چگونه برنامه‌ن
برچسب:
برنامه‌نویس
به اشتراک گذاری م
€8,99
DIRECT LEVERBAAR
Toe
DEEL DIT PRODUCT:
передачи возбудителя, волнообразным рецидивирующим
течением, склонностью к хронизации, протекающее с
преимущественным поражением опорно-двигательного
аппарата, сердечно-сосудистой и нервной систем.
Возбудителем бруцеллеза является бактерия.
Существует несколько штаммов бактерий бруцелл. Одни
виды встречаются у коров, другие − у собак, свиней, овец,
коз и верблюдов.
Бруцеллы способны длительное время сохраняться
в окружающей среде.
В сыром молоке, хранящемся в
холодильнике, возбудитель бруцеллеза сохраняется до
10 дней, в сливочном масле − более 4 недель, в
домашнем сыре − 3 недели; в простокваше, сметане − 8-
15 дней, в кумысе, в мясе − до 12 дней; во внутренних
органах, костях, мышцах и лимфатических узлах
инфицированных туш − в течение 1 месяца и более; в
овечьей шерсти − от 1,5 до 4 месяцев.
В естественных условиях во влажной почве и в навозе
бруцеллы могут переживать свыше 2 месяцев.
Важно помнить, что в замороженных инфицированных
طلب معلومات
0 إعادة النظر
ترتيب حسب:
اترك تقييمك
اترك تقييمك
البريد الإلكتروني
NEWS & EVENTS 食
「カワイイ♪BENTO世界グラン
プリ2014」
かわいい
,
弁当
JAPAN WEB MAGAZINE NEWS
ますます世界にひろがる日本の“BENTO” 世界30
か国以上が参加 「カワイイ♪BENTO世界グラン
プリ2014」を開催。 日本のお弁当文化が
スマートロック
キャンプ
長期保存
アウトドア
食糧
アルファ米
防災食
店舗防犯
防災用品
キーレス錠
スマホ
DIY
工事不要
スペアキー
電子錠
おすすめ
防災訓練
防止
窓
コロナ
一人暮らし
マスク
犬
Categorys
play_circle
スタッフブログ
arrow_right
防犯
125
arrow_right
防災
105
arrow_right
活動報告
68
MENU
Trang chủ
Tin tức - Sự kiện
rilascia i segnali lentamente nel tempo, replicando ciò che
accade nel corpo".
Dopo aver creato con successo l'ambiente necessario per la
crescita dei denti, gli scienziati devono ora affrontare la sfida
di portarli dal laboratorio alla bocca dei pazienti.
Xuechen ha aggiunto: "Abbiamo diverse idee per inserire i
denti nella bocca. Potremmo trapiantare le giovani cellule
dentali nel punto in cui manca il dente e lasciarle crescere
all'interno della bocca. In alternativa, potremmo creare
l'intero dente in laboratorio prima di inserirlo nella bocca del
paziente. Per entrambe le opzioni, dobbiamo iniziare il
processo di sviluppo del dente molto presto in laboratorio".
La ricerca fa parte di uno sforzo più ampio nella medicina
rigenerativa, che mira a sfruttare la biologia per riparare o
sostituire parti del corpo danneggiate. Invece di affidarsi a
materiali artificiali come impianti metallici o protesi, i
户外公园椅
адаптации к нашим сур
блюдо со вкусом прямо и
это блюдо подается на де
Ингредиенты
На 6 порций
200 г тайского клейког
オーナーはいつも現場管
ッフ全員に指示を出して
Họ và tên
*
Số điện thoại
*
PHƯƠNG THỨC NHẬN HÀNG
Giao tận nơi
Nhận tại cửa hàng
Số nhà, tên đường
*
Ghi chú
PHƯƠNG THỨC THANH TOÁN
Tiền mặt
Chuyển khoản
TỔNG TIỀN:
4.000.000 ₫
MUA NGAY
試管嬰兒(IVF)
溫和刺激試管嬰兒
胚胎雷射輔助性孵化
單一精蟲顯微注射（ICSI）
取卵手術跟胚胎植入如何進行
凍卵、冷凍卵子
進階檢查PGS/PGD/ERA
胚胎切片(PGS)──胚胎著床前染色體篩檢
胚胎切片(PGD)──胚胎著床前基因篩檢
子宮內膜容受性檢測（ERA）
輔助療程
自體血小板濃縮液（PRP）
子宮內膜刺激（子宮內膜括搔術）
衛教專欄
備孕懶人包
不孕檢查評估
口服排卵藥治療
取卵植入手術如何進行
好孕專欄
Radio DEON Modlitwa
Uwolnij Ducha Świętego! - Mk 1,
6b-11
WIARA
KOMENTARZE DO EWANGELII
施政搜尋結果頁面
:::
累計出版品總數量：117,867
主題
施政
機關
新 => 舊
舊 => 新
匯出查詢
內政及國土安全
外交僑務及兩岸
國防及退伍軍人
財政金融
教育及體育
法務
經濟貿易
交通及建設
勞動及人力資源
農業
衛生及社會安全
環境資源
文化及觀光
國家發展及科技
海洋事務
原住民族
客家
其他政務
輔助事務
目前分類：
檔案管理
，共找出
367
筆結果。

• WHAT YOU ARE ASKED TO DO
Gather every line of the items that contains the string "месяцев", and treat case as significant when matching.

• ANSWER TO THE PROBLEM
овечьей шерсти − от 1,5 до 4 месяцев.
бруцеллы могут переживать свыше 2 месяцев.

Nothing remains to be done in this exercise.